====== EXTRAIT DU DOCUMENT

Pourquoi cette longue absence avant de revenir sur la scène musicale ?
J’ai fait une très longue absence parce que j’étais à l’extérieur pour le travail. Il y a quelque chose qu’on doit bien marquer, entre la gendarmerie et la musique, la gendarmerie prime. Et lorsque qu’il y a le besoin, je suis obligé de m’éclipser de la scène musicale. Cela fait trois ans que je me suis absenté alors qu’on avait déjà commencé à être appelé partout pour des scènes en live. ‘’Tan soua’’ m’a permis de faire du live comme à la Fête de la musique, la Nuit Djongo qui est un festival de Bil Aka Kora dans le Nahouri et à la SNC. Et c’est pendant ce temps que je suis allé pour le service à l’extérieur.
La musique burkinabè a-t-elle un bel avenir, selon toi ?

============
====== DONNÉES ÉTUDIÉES

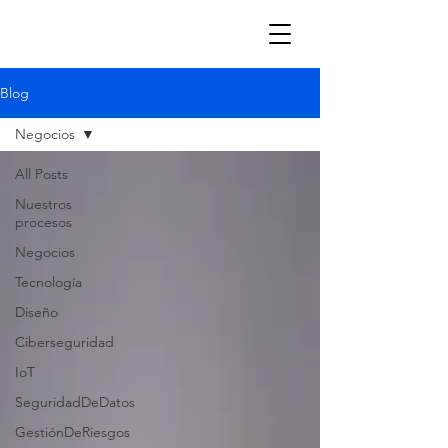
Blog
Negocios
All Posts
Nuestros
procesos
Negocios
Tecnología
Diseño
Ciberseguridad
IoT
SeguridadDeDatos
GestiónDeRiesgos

============
====== DONNÉES ÉTUDIÉES

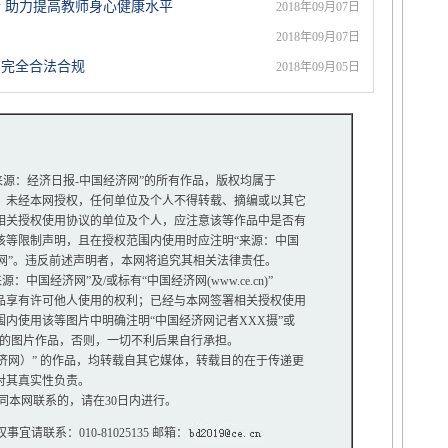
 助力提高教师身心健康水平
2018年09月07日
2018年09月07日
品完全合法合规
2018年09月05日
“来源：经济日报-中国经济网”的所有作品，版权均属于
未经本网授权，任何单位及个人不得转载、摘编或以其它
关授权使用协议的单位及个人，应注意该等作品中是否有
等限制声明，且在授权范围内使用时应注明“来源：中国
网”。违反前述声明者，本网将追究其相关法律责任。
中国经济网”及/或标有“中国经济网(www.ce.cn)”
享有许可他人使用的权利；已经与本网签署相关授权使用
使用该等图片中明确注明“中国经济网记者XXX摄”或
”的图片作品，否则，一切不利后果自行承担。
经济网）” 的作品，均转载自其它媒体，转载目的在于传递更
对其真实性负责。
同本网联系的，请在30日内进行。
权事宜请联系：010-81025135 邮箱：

============

CONSIGNE 1 → Citez mot pour mot tout le passage de l'entretien, de « J’ai fait une » jusqu'à « service à l’extérieur. ».
CONSIGNE 2 → D'après l'entretien, combien de temps a duré l'absence de la scène musicale ?
CONSIGNE 3 → Poursuivez l'entretien sur la musique burkinabè à partir de sa dernière phrase.

RÉPONSE 1 →
J’ai fait une très longue absence parce que j’étais à l’extérieur pour le travail. Il y a quelque chose qu’on doit bien marquer, entre la gendarmerie et la musique, la gendarmerie prime. Et lorsque qu’il y a le besoin, je suis obligé de m’éclipser de la scène musicale. Cela fait trois ans que je me suis absenté alors qu’on avait déjà commencé à être appelé partout pour des scènes en live. ‘’Tan soua’’ m’a permis de faire du live comme à la Fête de la musique, la Nuit Djongo qui est un festival de Bil Aka Kora dans le Nahouri et à la SNC. Et c’est pendant ce temps que je suis allé pour le service à l’extérieur.

RÉPONSE 2 → Trois ans.

RÉPONSE 3 →
C’est vrai il n’y pas mal de soucis mais la musique burkinabè avance. Déjà, au niveau de la réalisation des clips vidéos, nous ne sommes pas derrière. Nous arrivons maintenant à faire sortir des clips de belle facture avec le peu de moyens que nous avons. Musicalement parlant, nous produisons des musiques beaucoup plus sensées, les gens travaillent dur et s’améliorent. Le public commence à aimer ce qu’on fait de plus en plus. Seulement que nous n’avons pas d’identité musicale et c’est un sérieux problème. En Côte d’Ivoire, c’est le coupé-décalé. Le Sénégal, le Cameroun et le Nigeria ont tous leurs identités. Mais nous, nous prenons tout et nous sommes perdus. Quand c’est le coupé décalé qui suit la tendance, on est dedans. Il faudrait qu’on trouve aussi un style. On ne dit pas de ne pas importer la musique d’ailleurs, mais il faut savoir puiser ce dont on a juste besoin. C’est ça qui nous manque et je ne sais pas si c’est ce qui fait qu’on n’arrive pas à s’imposer. On ne peut pas être là et dire qu’on peut faire du coupé-décalé plus qu’un Ivoirien.l
La donne peut-elle changer ?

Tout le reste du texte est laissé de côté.